Where a line of the data below has the string "Bern", copy that line.
START SOURCE MATERIAL
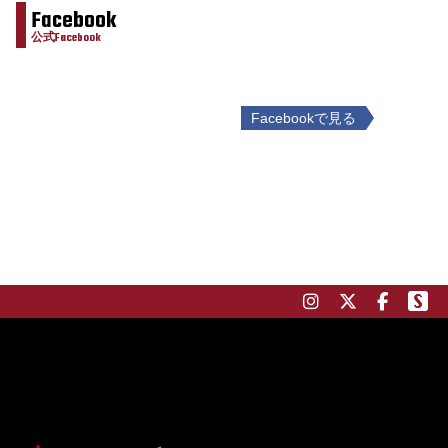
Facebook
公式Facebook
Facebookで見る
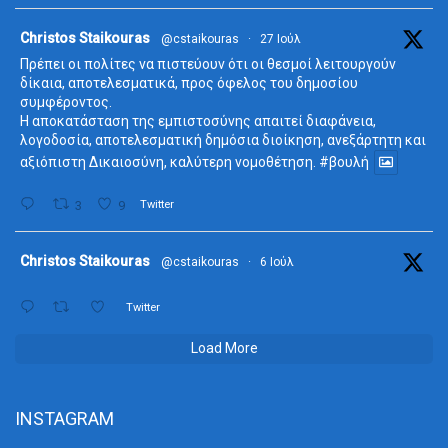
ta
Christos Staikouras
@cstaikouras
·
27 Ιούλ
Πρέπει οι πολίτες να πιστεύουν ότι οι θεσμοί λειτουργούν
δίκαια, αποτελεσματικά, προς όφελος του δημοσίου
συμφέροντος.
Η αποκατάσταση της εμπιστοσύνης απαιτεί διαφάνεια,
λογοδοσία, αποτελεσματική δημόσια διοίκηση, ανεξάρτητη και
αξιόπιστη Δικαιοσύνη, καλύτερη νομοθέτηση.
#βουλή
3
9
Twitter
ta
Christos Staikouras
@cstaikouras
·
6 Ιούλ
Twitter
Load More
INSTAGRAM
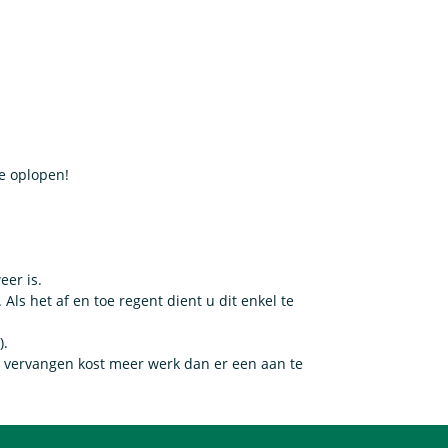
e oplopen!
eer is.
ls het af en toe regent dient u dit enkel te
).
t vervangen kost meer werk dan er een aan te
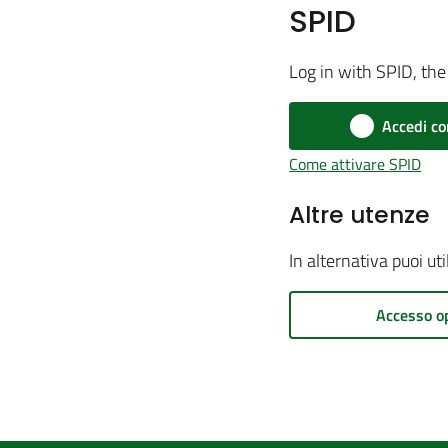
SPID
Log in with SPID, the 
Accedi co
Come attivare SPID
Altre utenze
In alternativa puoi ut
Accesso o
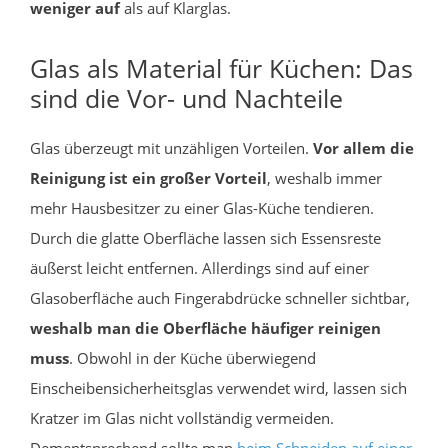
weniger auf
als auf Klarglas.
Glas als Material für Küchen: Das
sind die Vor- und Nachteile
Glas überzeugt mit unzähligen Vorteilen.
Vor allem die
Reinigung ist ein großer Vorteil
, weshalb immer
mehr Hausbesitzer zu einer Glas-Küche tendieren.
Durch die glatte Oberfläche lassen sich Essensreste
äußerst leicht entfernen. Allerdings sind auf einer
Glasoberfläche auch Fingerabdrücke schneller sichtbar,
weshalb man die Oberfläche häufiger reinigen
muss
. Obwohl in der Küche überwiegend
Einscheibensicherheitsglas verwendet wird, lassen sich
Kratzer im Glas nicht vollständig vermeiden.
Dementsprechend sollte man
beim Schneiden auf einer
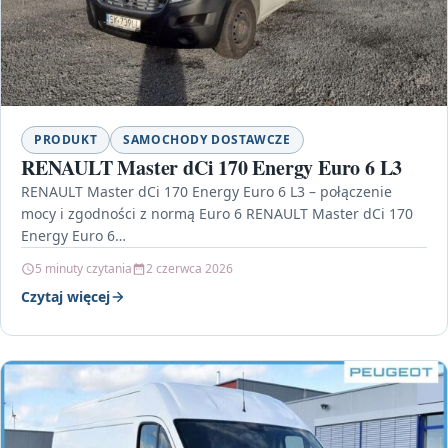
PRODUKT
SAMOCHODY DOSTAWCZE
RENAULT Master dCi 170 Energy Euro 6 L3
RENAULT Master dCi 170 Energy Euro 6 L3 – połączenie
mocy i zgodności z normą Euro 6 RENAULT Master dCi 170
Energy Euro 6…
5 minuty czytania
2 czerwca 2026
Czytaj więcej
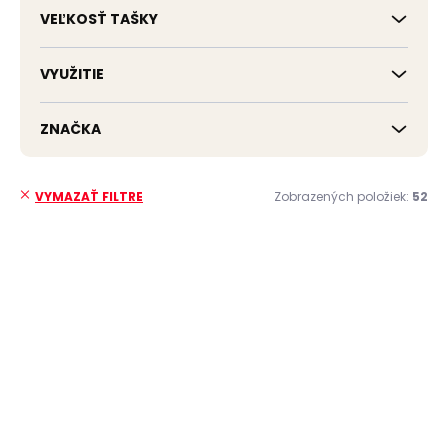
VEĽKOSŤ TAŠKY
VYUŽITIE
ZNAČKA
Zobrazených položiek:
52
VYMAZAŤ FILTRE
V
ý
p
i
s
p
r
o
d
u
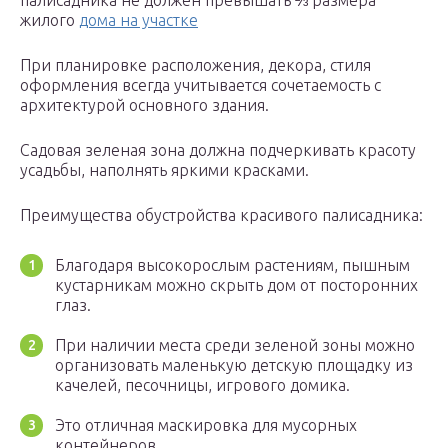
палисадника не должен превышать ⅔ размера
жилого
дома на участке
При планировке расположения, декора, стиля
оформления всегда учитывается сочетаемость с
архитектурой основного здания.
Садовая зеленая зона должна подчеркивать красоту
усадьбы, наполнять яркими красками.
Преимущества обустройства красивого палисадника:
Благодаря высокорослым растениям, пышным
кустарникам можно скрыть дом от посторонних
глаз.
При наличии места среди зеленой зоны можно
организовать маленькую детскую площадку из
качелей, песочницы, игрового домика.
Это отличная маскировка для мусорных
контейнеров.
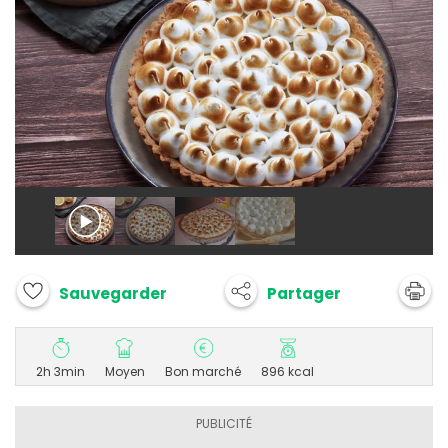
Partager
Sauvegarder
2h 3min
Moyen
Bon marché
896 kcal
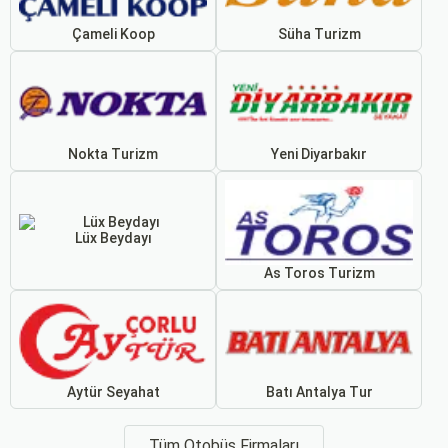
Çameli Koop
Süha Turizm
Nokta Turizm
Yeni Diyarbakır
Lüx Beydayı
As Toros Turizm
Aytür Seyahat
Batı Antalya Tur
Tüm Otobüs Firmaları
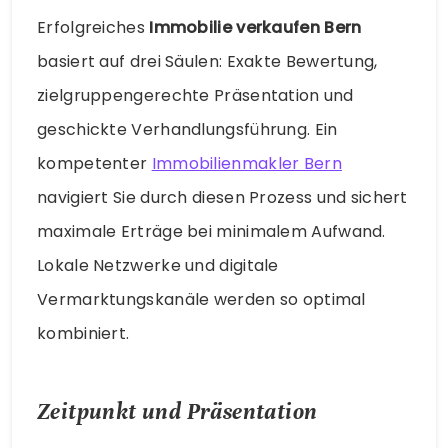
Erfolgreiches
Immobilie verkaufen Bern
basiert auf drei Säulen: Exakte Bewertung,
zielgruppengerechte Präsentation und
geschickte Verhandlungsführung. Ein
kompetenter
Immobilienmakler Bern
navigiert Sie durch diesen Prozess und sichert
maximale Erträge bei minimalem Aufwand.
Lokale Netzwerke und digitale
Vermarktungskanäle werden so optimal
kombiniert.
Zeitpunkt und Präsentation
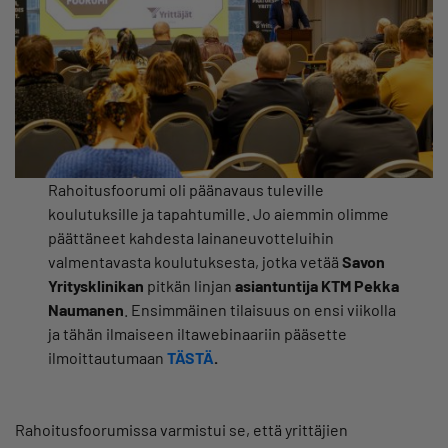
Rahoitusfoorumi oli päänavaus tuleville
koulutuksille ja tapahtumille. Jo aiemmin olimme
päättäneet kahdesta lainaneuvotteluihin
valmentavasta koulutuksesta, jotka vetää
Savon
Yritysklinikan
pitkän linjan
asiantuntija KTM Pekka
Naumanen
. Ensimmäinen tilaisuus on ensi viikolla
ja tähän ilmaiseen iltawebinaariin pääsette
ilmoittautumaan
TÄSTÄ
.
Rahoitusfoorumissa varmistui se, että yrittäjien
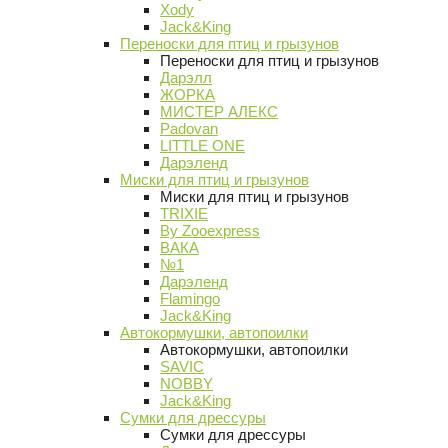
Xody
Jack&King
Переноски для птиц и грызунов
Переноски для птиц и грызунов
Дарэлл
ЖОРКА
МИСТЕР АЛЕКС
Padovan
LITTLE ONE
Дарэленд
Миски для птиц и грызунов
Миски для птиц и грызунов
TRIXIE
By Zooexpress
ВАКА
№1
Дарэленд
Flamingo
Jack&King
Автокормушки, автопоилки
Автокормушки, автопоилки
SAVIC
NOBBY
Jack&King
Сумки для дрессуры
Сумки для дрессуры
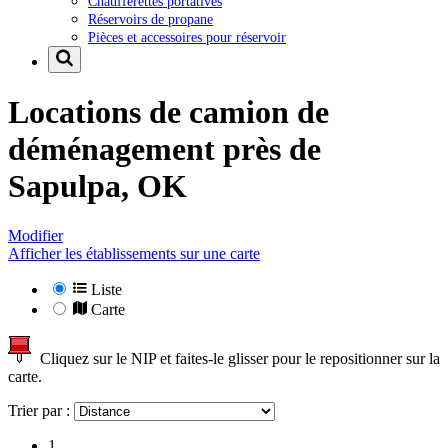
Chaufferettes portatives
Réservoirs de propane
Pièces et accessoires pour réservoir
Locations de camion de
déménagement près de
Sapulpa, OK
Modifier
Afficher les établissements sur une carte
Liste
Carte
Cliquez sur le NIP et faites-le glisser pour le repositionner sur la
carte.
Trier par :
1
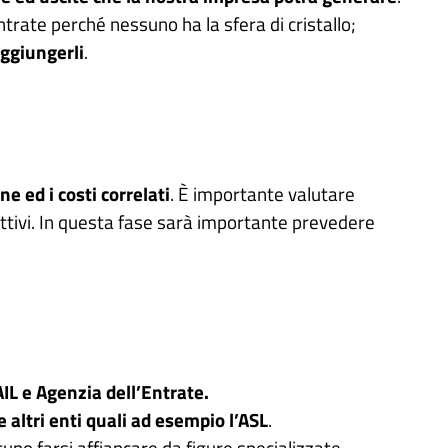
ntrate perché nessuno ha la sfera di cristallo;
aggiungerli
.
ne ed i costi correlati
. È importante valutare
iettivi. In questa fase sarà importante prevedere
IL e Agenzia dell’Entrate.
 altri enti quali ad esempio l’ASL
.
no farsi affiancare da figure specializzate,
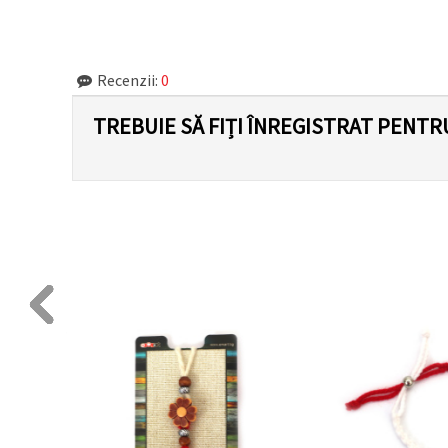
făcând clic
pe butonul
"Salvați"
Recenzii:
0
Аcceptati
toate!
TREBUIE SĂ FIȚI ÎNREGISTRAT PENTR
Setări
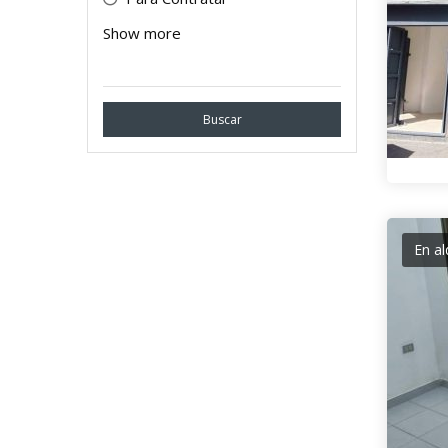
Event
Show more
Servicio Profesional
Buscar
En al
END SOURCE MATERIAL
#### ANSWER AREA:
Immobilie verkaufen Bern
Immobilienmakler Bern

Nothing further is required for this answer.